▸ Вопросы по материалу
• A. Перескажите отрывок о Козинцеве в двух предложениях.
• B. Объясните по отрывку о Козинцеве, почему рассказчику всё же разрешили остаться в институте. Ответ уложите в одно-два предложения.
• C. Перепишите часть отрывка о Козинцеве, начав со слов «Нетрудно догадаться, что» и закончив словами «судья наших произведений.», и замените в ней «моряком» на «лётчиком».

▸ Предложенный отрывок

------------------------------

И вот танцор, раскланявшись и переодевшись в плохонький костюмчик и пальтишко, заспешил домой. По дороге он так торопился, что попал под трамвай, и ему отрезало обе ноги. А дома на столе его ждали новые полуботинки…»

Всё это было написано абсолютно серьёзно, без тени пародии. Мне казалось, что, слушая мой рассказ, все сокурсники зарыдают от сочувствия бедному и несчастному танцору. Я искренне удивился, когда этого не произошло.

Очевидно, и другие мои сочинения не приводили Козинцева в восторг. Терпение его иссякло, и в конце второго года обучения он мне сказал:

— Знаете, дорогой Элик, нам всё-таки придётся с вами расстаться. Мы вас отчисляем из института. Вы слишком молоды.

Я был в отчаянии.

— Когда вы меня принимали, — напомнил я, — я был на два года моложе. Вы могли бы это заметить тогда.

Козинцев озадаченно почесал затылок.

— Тоже верно, — согласился он. — Что ж поделаешь! Чёрт с вами, учитесь!

Нетрудно догадаться, что к этому времени я совершенно забыл о том, что когда-то мечтал стать моряком, и мне до смерти хотелось закончить институт кинематографии…

После окончания института все мы, ученики Григория Михайловича, продолжали поддерживать с Козинцевым тёплые, сердечные отношения. Он всегда оставался для нас учителем. Он следил за нашими судьбами, писал нам письма, где разбирал достоинства и недостатки созданных нами лент. Мы всегда знали, что в Ленинграде живёт строгий, но добрый судья наших произведений.

------------------------------

▸ Исходные данные
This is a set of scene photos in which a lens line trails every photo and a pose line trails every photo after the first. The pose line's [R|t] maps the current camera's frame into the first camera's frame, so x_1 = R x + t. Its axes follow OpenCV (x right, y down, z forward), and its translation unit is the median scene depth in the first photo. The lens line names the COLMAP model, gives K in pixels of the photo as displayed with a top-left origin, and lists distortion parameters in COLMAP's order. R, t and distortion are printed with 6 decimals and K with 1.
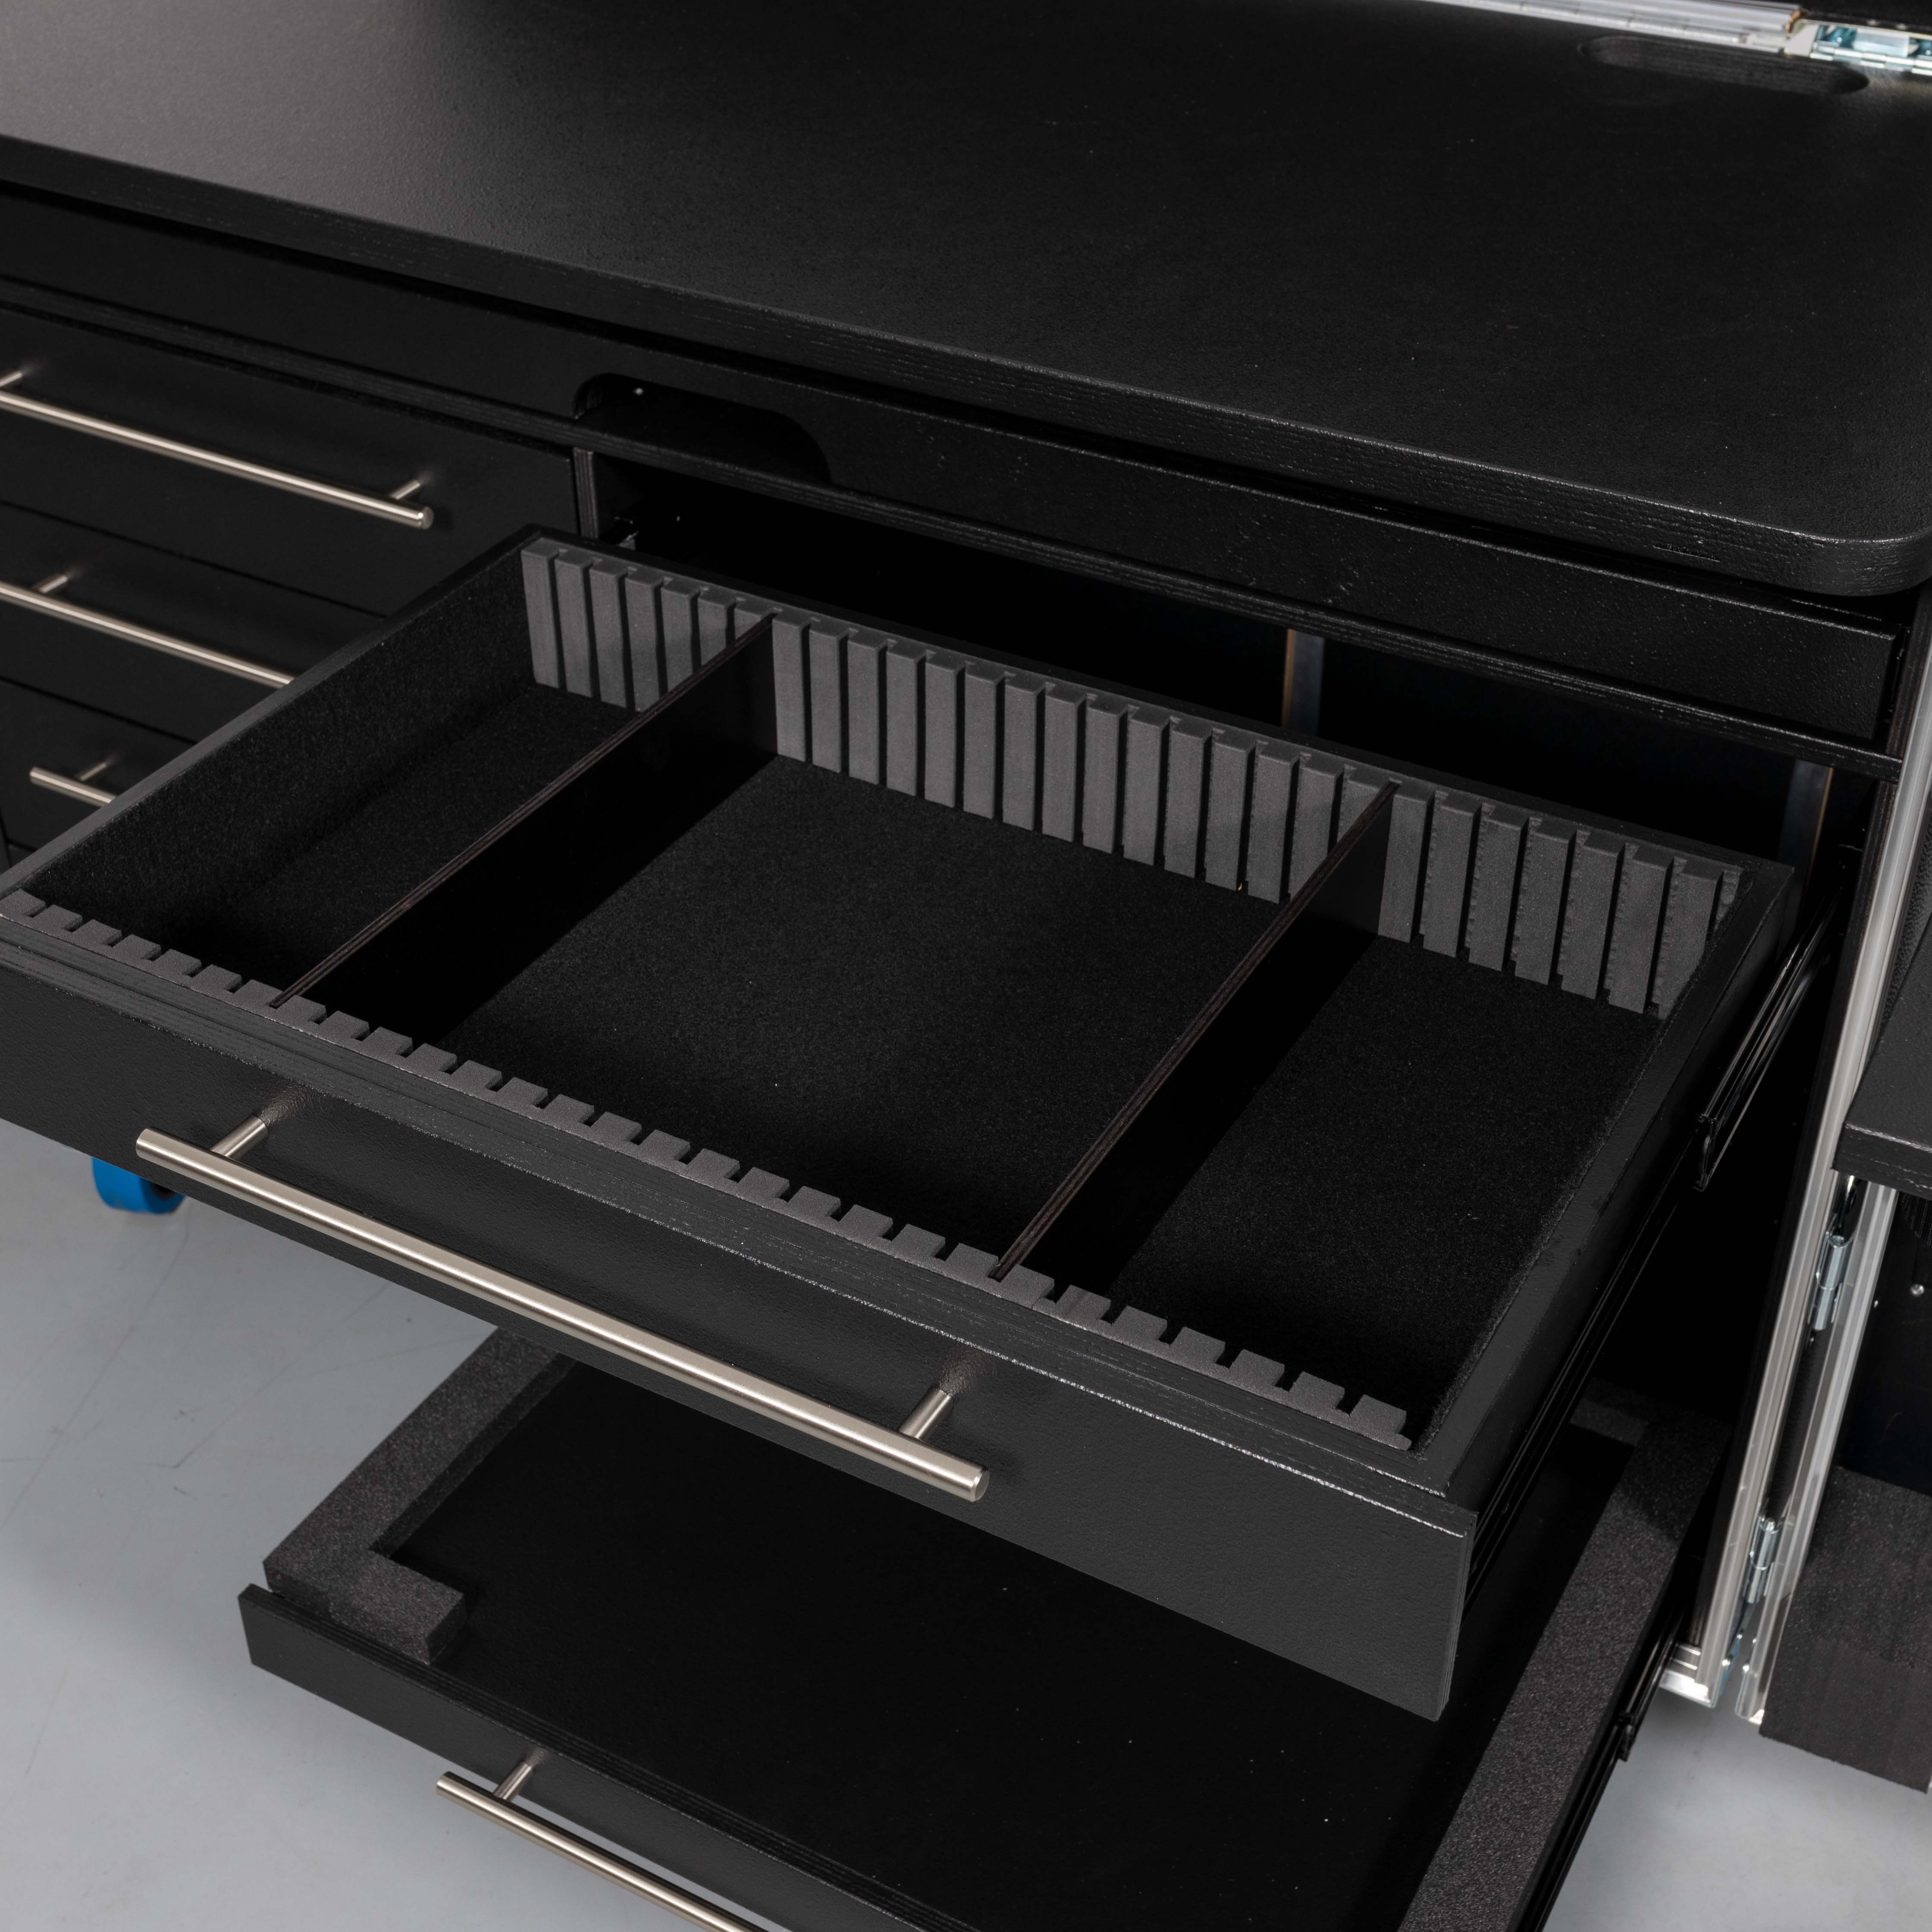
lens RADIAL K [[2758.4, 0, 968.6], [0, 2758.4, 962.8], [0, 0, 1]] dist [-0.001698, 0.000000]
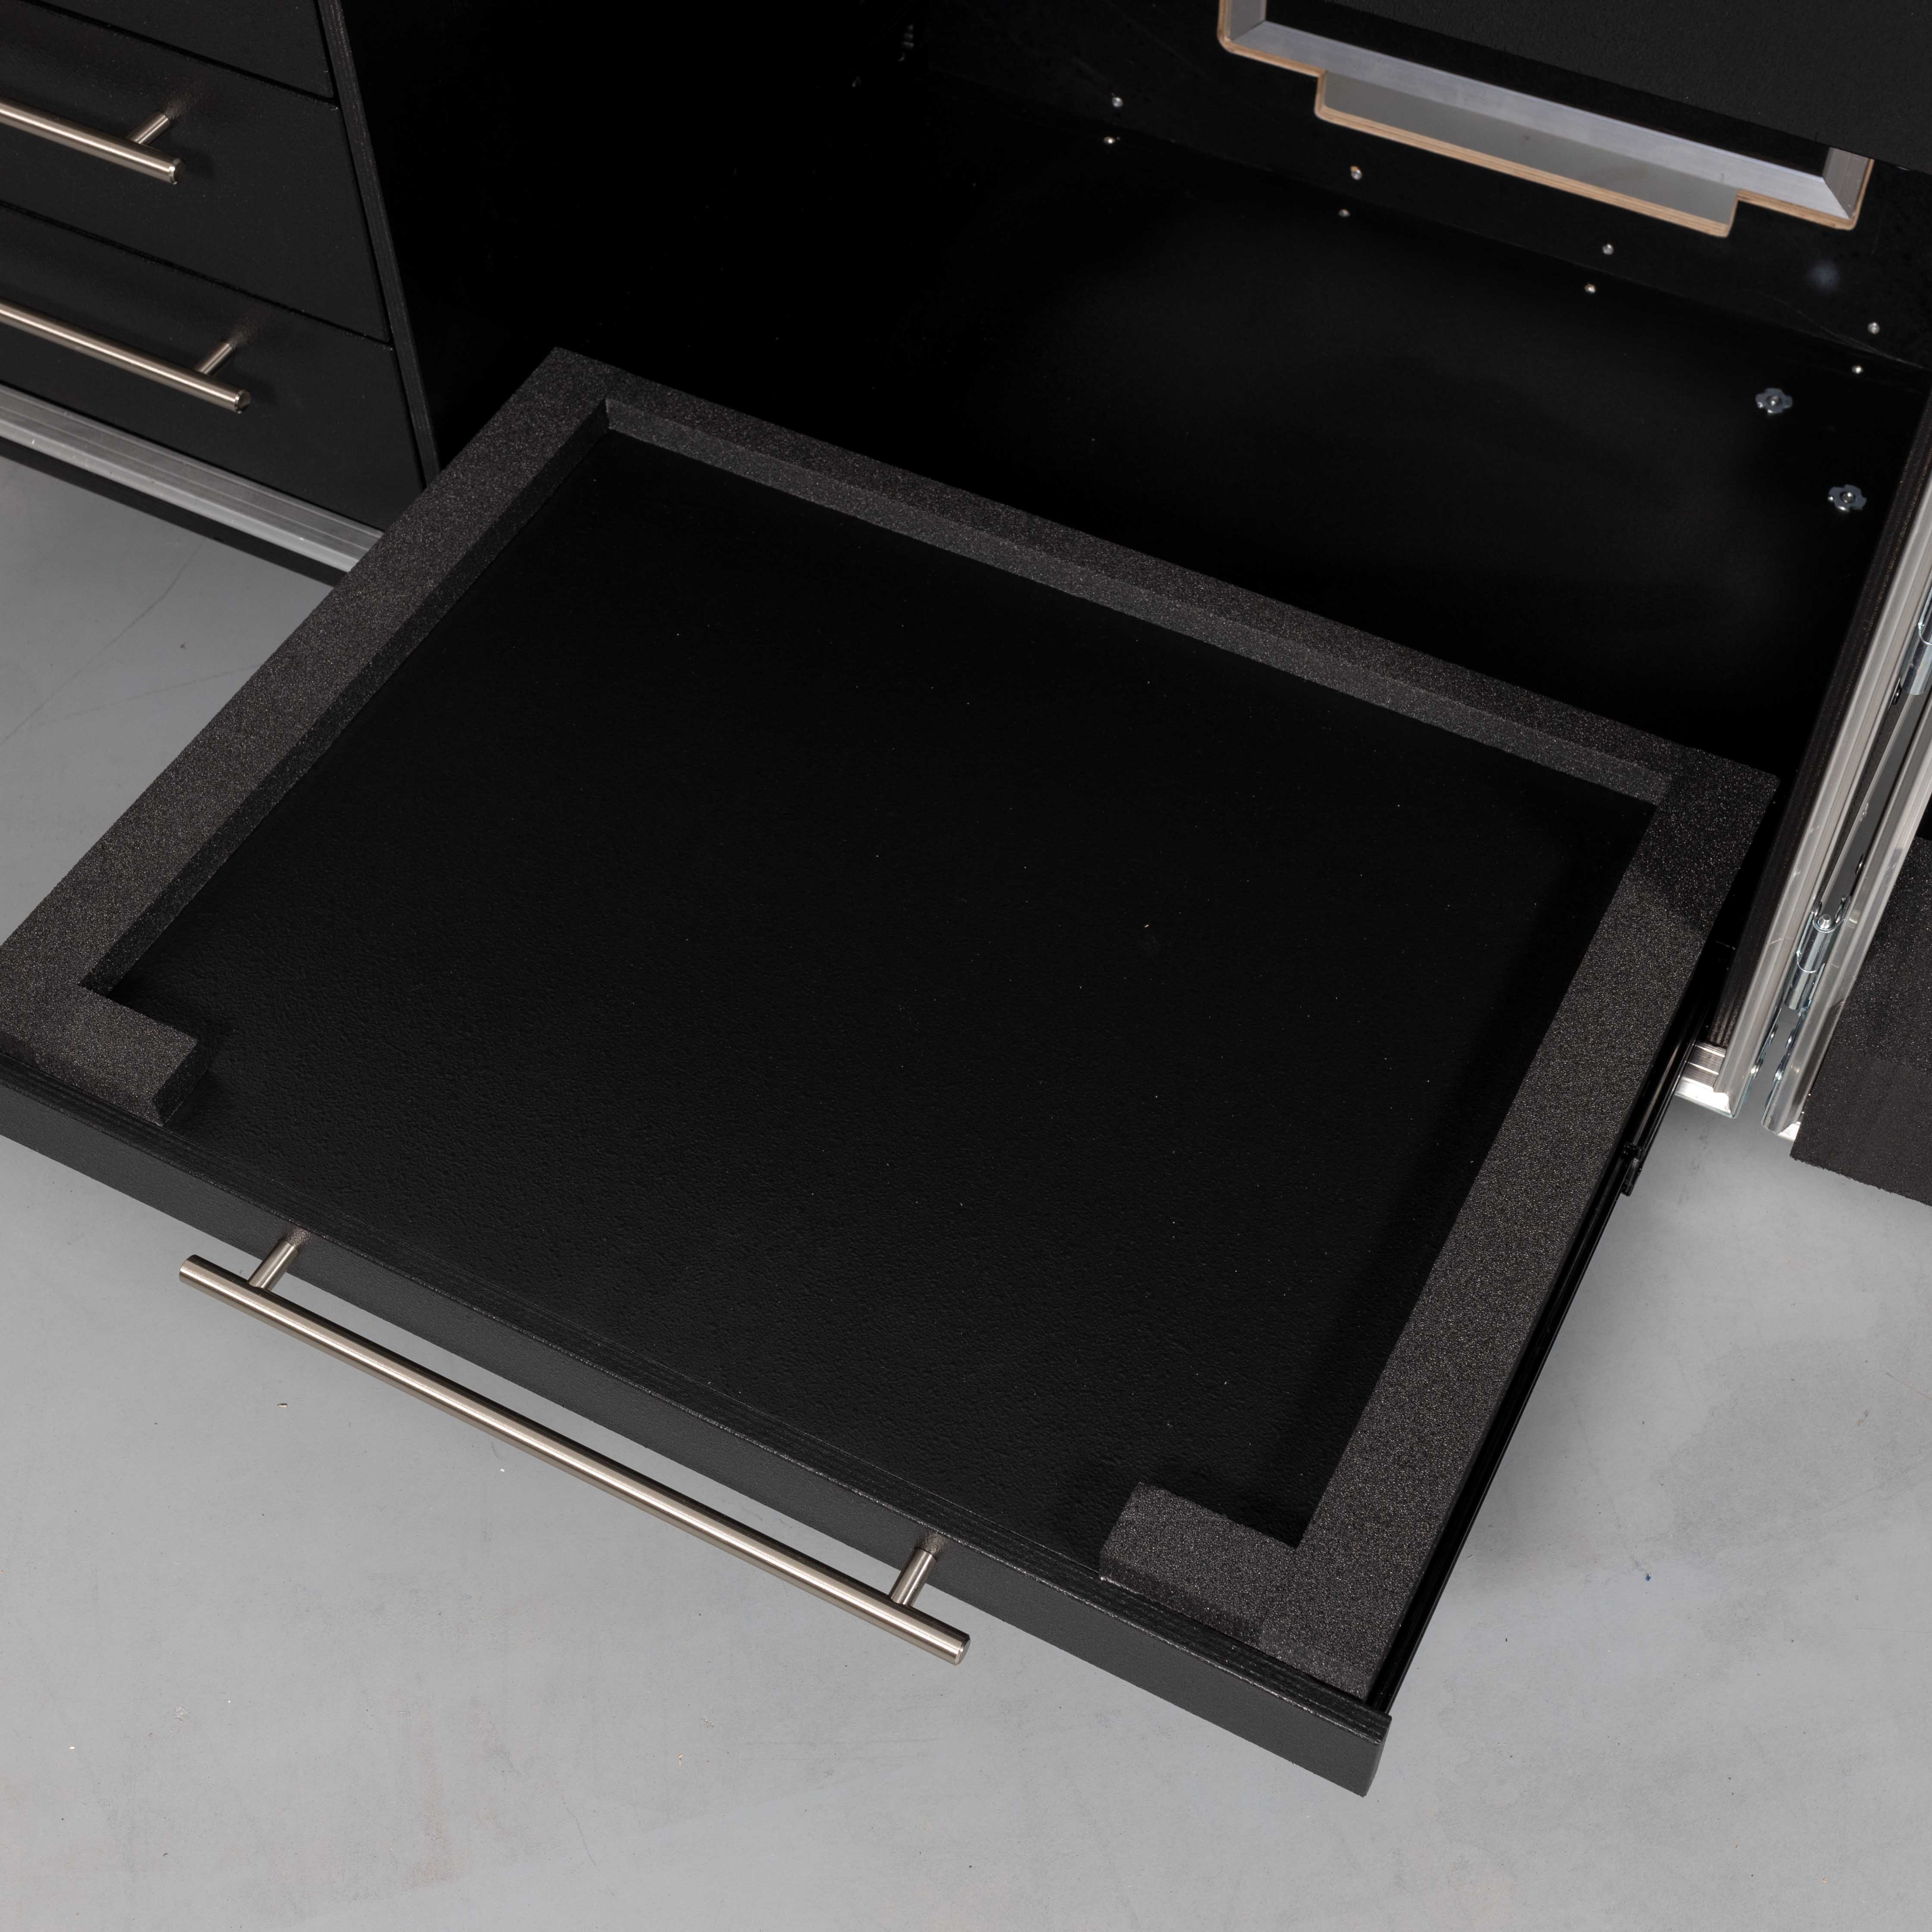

------------------------------

▸ Решения заданий
• A. Рассказчику, чьи сочинения не приводили Козинцева в восторг, в конце второго года обучения объявили об отчислении из института, потому что он слишком молод. Он напомнил, что при поступлении был на два года моложе, и Козинцев позволил ему учиться дальше, а после окончания института ученики сохранили с учителем тёплые, сердечные отношения.

• B. Рассказчик напомнил, что, когда его принимали, он был на два года моложе и Козинцев мог бы заметить это ещё тогда. Козинцев признал, что это тоже верно, и позволил ему учиться.

• C.
Нетрудно догадаться, что к этому времени я совершенно забыл о том, что когда-то мечтал стать лётчиком, и мне до смерти хотелось закончить институт кинематографии…

После окончания института все мы, ученики Григория Михайловича, продолжали поддерживать с Козинцевым тёплые, сердечные отношения. Он всегда оставался для нас учителем. Он следил за нашими судьбами, писал нам письма, где разбирал достоинства и недостатки созданных нами лент. Мы всегда знали, что в Ленинграде живёт строгий, но добрый судья наших произведений.